→ INSTRUKSI LATIHAN: Salin seluruh teks tentang tumpeng dan makna ubarampenya tanpa mengubah satu huruf atau tanda baca pun.

→ KUTIPAN TERPILIH:
┏━━

Tumpeng sendiri banyak jenisnya seperti tumpeng sangga langit, arga dumillah, megana, sewu, pungkur, asahan jenang, asahan pala- palaan dan sebagainya. Ubarampe sendiri merupakan penggambaran perjalanan hidup manusia dari keberadaan di dunia menjadi keberadaan setelah dunia sekarang, dinataranya; (1) Telur, sebagai lambang dari “wiji dadi” benih terjadinya manusia, (2) Bumbu megana (gudangan) merupakan lukisan bakal (embrio) hidup manusia, (2) Kecambah, simbol dari benih dan bakal manusia yang akan selalu tumbuh seperti kecambah, (4) Kacang Panjang, dalam kehidupan sehari-hari semestinya manusia selalu berfikir panjang (nalar kang nulur) dan jangan memiliki pikiran yang picik (mulur mungkrete nalar paling saluwir) sehingga akan selalu dapat menanggapi segala hal dan keadaan dengan penuh kesabaran dan kebijaksanaan, (5) Tomat, kesadaran akan menimbulkan perbuatan yang gemar mad-sinamadan dan berupaya menjadi jalma limpat sapratan tamat, (6) Bawang merah (Jawa; brambang), perbuatan yang selalu penuh pertimbangan, (7) Kangkung, manusia semacam ini tergolong sebagai manusia yang linangkung (tingkat tinggi), (8) Bayam (bayem) karenanya bukan mustahil kalau hidup menjadi menjadi ayem tentrem (penuh damai dan ketentraman), (9) Cabe merah (Lombok abang), akhirnya akan muncul keberanian dan tekad untuk menegakkan kebenaran Tuhan dan berani manunggal kepada Sang Pencipta, dan (10) Ingkung; cita- cita manunggal diwujudkan dengan selalu n’jungkung (bersujud), dan diperoleh dengan selalu manekung (semadhi)

┗━━

→ ENTRI TERSIMPAN:
┏━━

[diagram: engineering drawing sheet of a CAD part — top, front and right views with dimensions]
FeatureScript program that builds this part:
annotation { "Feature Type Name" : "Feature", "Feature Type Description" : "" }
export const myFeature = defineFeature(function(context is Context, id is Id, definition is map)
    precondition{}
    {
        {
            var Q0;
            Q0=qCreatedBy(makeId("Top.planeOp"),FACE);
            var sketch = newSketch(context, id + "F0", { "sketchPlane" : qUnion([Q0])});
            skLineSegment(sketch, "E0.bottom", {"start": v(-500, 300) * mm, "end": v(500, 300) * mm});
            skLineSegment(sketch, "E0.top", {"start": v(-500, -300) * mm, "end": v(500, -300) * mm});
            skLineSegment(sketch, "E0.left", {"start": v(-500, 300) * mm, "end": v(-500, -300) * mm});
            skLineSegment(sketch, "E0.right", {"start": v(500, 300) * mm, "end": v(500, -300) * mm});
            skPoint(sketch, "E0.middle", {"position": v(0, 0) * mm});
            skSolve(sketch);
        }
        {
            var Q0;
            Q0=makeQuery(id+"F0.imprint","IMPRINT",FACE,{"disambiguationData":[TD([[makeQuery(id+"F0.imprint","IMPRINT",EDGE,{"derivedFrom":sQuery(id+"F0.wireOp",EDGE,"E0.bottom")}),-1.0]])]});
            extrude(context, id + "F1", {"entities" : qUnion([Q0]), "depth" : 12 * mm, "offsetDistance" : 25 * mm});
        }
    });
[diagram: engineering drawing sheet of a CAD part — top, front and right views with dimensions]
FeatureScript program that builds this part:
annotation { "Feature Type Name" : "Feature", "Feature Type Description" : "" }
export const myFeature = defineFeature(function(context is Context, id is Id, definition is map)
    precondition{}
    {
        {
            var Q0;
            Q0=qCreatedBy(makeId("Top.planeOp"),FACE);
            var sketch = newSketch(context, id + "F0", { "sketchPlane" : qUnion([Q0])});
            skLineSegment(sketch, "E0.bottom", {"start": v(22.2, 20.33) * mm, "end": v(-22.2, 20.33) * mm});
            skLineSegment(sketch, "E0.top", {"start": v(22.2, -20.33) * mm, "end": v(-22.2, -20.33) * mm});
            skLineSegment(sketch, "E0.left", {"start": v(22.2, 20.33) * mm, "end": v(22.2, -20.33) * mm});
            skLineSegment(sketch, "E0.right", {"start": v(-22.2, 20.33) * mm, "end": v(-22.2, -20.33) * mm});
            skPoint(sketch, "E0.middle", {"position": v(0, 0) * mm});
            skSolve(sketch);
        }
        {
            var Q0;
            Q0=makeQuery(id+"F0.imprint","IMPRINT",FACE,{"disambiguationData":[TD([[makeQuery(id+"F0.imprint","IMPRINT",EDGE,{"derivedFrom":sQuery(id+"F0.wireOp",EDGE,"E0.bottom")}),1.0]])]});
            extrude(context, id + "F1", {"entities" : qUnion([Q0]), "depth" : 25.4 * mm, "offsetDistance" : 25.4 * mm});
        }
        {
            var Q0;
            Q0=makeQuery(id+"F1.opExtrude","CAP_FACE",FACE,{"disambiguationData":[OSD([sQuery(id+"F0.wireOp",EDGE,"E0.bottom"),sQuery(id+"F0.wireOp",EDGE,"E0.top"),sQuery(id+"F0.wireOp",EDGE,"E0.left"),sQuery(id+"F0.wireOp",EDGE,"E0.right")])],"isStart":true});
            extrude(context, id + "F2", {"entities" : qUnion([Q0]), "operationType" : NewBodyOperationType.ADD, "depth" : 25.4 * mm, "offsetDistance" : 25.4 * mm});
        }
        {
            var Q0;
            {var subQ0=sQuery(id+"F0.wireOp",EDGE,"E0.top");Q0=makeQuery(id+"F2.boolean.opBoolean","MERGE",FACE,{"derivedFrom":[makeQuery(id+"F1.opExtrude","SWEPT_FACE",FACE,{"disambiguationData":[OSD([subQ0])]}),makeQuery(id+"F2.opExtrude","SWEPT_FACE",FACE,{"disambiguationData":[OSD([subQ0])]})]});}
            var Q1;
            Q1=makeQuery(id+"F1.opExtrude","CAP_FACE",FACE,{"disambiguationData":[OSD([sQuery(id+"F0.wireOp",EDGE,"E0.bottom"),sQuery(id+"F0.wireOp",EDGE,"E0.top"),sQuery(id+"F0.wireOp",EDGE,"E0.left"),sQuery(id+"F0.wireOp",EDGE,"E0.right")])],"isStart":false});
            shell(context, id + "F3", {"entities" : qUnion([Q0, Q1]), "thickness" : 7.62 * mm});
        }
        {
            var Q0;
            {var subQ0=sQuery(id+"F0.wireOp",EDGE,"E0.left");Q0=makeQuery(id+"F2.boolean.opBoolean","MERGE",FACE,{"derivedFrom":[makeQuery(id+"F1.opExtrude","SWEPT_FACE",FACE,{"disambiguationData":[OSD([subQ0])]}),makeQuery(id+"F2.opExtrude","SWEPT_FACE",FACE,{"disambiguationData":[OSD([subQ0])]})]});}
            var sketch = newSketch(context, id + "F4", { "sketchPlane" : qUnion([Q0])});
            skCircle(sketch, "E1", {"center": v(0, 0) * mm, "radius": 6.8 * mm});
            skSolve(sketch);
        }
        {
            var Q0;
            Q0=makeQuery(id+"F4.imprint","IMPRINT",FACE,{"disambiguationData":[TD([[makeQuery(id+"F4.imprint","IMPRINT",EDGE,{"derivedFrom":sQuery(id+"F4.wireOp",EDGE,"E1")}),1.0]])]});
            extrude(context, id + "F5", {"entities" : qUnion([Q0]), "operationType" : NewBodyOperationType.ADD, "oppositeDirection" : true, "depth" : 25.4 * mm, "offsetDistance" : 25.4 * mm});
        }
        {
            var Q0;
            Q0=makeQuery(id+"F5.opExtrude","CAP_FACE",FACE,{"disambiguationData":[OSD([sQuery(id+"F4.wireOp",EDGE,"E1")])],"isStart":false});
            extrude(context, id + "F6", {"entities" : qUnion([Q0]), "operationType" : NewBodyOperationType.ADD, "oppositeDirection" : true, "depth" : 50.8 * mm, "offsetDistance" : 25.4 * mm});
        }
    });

┗━━

→ JAWABAN LENGKAP:
Tumpeng sendiri banyak jenisnya seperti tumpeng sangga langit, arga dumillah, megana, sewu, pungkur, asahan jenang, asahan pala- palaan dan sebagainya. Ubarampe sendiri merupakan penggambaran perjalanan hidup manusia dari keberadaan di dunia menjadi keberadaan setelah dunia sekarang, dinataranya; (1) Telur, sebagai lambang dari “wiji dadi” benih terjadinya manusia, (2) Bumbu megana (gudangan) merupakan lukisan bakal (embrio) hidup manusia, (2) Kecambah, simbol dari benih dan bakal manusia yang akan selalu tumbuh seperti kecambah, (4) Kacang Panjang, dalam kehidupan sehari-hari semestinya manusia selalu berfikir panjang (nalar kang nulur) dan jangan memiliki pikiran yang picik (mulur mungkrete nalar paling saluwir) sehingga akan selalu dapat menanggapi segala hal dan keadaan dengan penuh kesabaran dan kebijaksanaan, (5) Tomat, kesadaran akan menimbulkan perbuatan yang gemar mad-sinamadan dan berupaya menjadi jalma limpat sapratan tamat, (6) Bawang merah (Jawa; brambang), perbuatan yang selalu penuh pertimbangan, (7) Kangkung, manusia semacam ini tergolong sebagai manusia yang linangkung (tingkat tinggi), (8) Bayam (bayem) karenanya bukan mustahil kalau hidup menjadi menjadi ayem tentrem (penuh damai dan ketentraman), (9) Cabe merah (Lombok abang), akhirnya akan muncul keberanian dan tekad untuk menegakkan kebenaran Tuhan dan berani manunggal kepada Sang Pencipta, dan (10) Ingkung; cita- cita manunggal diwujudkan dengan selalu n’jungkung (bersujud), dan diperoleh dengan selalu manekung (semadhi)